> The exercise: Write out each line of the records below word for word, keeping every character unchanged.
## start Record list
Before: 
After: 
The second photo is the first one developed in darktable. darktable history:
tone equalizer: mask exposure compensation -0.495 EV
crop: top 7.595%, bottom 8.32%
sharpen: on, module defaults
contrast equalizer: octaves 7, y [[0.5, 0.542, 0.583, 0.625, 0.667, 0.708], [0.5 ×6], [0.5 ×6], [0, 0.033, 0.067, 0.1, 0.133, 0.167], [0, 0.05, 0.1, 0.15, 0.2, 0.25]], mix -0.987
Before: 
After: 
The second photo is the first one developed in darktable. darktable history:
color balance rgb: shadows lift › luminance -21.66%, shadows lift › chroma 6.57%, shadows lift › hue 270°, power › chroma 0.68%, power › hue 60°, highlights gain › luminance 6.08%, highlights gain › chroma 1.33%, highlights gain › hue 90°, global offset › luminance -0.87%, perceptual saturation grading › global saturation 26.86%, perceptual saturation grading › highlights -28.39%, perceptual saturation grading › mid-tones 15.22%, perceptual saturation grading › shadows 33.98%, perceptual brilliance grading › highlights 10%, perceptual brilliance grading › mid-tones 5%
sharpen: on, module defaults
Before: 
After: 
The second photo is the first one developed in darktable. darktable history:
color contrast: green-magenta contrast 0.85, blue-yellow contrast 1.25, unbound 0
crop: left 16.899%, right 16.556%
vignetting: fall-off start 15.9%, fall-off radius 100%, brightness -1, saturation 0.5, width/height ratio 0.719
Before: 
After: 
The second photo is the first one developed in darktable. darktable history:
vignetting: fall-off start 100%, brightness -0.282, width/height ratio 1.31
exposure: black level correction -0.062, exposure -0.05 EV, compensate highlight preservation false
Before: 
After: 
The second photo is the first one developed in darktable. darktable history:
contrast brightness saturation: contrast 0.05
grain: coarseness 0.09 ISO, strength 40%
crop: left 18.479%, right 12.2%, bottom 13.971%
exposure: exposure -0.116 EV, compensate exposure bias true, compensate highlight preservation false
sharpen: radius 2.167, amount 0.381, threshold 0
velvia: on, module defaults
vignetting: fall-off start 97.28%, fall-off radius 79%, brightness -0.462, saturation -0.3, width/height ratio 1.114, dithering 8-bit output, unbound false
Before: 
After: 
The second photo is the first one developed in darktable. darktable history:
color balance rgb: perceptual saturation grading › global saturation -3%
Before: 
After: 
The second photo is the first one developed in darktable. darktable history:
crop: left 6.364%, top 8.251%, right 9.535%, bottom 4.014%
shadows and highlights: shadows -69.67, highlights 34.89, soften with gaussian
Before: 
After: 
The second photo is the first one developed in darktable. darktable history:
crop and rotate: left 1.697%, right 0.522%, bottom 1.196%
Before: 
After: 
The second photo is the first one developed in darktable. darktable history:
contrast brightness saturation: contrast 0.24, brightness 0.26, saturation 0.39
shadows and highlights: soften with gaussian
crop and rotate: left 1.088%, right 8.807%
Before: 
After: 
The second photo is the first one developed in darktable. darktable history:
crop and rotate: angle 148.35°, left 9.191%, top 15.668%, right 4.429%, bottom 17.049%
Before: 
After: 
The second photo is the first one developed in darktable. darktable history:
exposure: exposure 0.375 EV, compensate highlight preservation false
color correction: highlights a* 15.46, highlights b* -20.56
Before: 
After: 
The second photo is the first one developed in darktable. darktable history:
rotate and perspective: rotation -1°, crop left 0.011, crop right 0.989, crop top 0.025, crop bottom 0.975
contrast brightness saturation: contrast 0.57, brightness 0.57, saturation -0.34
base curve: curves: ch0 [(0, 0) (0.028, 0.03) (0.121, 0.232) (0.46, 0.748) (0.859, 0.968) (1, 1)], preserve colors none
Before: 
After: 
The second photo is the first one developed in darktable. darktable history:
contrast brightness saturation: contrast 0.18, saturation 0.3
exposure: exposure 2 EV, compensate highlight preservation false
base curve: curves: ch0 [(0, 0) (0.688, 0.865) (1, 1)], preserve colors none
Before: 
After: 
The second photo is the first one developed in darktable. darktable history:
## end Record list
> Solution below:
Before: 
After: 
The second photo is the first one developed in darktable. darktable history:
tone equalizer: mask exposure compensation -0.495 EV
crop: top 7.595%, bottom 8.32%
sharpen: on, module defaults
contrast equalizer: octaves 7, y [[0.5, 0.542, 0.583, 0.625, 0.667, 0.708], [0.5 ×6], [0.5 ×6], [0, 0.033, 0.067, 0.1, 0.133, 0.167], [0, 0.05, 0.1, 0.15, 0.2, 0.25]], mix -0.987
Before: 
After: 
The second photo is the first one developed in darktable. darktable history:
color balance rgb: shadows lift › luminance -21.66%, shadows lift › chroma 6.57%, shadows lift › hue 270°, power › chroma 0.68%, power › hue 60°, highlights gain › luminance 6.08%, highlights gain › chroma 1.33%, highlights gain › hue 90°, global offset › luminance -0.87%, perceptual saturation grading › global saturation 26.86%, perceptual saturation grading › highlights -28.39%, perceptual saturation grading › mid-tones 15.22%, perceptual saturation grading › shadows 33.98%, perceptual brilliance grading › highlights 10%, perceptual brilliance grading › mid-tones 5%
sharpen: on, module defaults
Before: 
After: 
The second photo is the first one developed in darktable. darktable history:
color contrast: green-magenta contrast 0.85, blue-yellow contrast 1.25, unbound 0
crop: left 16.899%, right 16.556%
vignetting: fall-off start 15.9%, fall-off radius 100%, brightness -1, saturation 0.5, width/height ratio 0.719
Before: 
After: 
The second photo is the first one developed in darktable. darktable history:
vignetting: fall-off start 100%, brightness -0.282, width/height ratio 1.31
exposure: black level correction -0.062, exposure -0.05 EV, compensate highlight preservation false
Before: 
After: 
The second photo is the first one developed in darktable. darktable history:
contrast brightness saturation: contrast 0.05
grain: coarseness 0.09 ISO, strength 40%
crop: left 18.479%, right 12.2%, bottom 13.971%
exposure: exposure -0.116 EV, compensate exposure bias true, compensate highlight preservation false
sharpen: radius 2.167, amount 0.381, threshold 0
velvia: on, module defaults
vignetting: fall-off start 97.28%, fall-off radius 79%, brightness -0.462, saturation -0.3, width/height ratio 1.114, dithering 8-bit output, unbound false
Before: 
After: 
The second photo is the first one developed in darktable. darktable history:
color balance rgb: perceptual saturation grading › global saturation -3%
Before: 
After: 
The second photo is the first one developed in darktable. darktable history:
crop: left 6.364%, top 8.251%, right 9.535%, bottom 4.014%
shadows and highlights: shadows -69.67, highlights 34.89, soften with gaussian
Before: 
After: 
The second photo is the first one developed in darktable. darktable history:
crop and rotate: left 1.697%, right 0.522%, bottom 1.196%
Before: 
After: 
The second photo is the first one developed in darktable. darktable history:
contrast brightness saturation: contrast 0.24, brightness 0.26, saturation 0.39
shadows and highlights: soften with gaussian
crop and rotate: left 1.088%, right 8.807%
Before: 
After: 
The second photo is the first one developed in darktable. darktable history:
crop and rotate: angle 148.35°, left 9.191%, top 15.668%, right 4.429%, bottom 17.049%
Before: 
After: 
The second photo is the first one developed in darktable. darktable history:
exposure: exposure 0.375 EV, compensate highlight preservation false
color correction: highlights a* 15.46, highlights b* -20.56
Before: 
After: 
The second photo is the first one developed in darktable. darktable history:
rotate and perspective: rotation -1°, crop left 0.011, crop right 0.989, crop top 0.025, crop bottom 0.975
contrast brightness saturation: contrast 0.57, brightness 0.57, saturation -0.34
base curve: curves: ch0 [(0, 0) (0.028, 0.03) (0.121, 0.232) (0.46, 0.748) (0.859, 0.968) (1, 1)], preserve colors none
Before: 
After: 
The second photo is the first one developed in darktable. darktable history:
contrast brightness saturation: contrast 0.18, saturation 0.3
exposure: exposure 2 EV, compensate highlight preservation false
base curve: curves: ch0 [(0, 0) (0.688, 0.865) (1, 1)], preserve colors none
Before: 
After: 
The second photo is the first one developed in darktable. darktable history:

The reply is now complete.